• Dataset extract

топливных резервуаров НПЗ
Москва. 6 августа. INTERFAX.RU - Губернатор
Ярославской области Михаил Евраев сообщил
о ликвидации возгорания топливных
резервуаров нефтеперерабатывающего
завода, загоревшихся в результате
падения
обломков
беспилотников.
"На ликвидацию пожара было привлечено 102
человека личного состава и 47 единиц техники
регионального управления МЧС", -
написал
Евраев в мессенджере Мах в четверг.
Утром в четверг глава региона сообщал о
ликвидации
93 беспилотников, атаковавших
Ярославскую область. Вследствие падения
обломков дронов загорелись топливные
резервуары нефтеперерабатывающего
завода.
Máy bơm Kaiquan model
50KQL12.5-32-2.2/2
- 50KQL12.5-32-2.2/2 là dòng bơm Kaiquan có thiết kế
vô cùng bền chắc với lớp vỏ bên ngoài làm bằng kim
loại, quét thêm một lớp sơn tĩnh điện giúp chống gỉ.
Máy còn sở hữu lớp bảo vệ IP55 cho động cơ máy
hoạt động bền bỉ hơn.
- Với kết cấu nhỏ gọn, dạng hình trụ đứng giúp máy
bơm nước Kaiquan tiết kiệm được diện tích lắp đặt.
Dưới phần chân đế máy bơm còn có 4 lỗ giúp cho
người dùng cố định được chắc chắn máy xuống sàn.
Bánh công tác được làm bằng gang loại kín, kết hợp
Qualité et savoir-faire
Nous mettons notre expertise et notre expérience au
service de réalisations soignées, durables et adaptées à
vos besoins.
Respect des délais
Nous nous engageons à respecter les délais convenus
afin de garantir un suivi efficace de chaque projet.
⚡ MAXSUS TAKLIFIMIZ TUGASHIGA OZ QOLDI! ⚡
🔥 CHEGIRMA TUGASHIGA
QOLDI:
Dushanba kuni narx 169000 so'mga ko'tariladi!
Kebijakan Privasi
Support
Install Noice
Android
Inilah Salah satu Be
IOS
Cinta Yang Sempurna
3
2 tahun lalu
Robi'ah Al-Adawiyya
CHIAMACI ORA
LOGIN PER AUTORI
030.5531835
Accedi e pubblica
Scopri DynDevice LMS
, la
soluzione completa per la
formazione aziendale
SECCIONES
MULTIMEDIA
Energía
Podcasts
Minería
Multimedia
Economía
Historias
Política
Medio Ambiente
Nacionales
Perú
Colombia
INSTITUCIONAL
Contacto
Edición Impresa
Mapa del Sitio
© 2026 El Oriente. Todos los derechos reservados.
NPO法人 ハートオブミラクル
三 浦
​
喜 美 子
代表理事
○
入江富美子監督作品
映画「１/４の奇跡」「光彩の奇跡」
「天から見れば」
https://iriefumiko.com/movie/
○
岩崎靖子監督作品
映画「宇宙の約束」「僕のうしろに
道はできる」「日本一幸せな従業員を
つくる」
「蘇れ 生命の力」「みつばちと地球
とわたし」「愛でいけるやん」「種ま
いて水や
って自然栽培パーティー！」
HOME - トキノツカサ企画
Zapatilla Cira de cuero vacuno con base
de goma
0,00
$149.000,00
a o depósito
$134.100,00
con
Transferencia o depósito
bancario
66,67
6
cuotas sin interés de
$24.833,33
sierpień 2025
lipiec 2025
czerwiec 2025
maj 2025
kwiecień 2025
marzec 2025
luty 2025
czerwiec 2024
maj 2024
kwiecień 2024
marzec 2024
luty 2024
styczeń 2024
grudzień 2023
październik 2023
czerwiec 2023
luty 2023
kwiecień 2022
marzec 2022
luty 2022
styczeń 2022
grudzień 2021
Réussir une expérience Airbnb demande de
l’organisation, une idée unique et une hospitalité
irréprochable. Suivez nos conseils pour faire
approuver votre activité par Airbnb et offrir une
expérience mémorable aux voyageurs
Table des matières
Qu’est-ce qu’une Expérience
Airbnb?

• Exercise
In the material above, please find every line that includes the word "depósito" and copy it.

• Answer area
a o depósito
Transferencia o depósito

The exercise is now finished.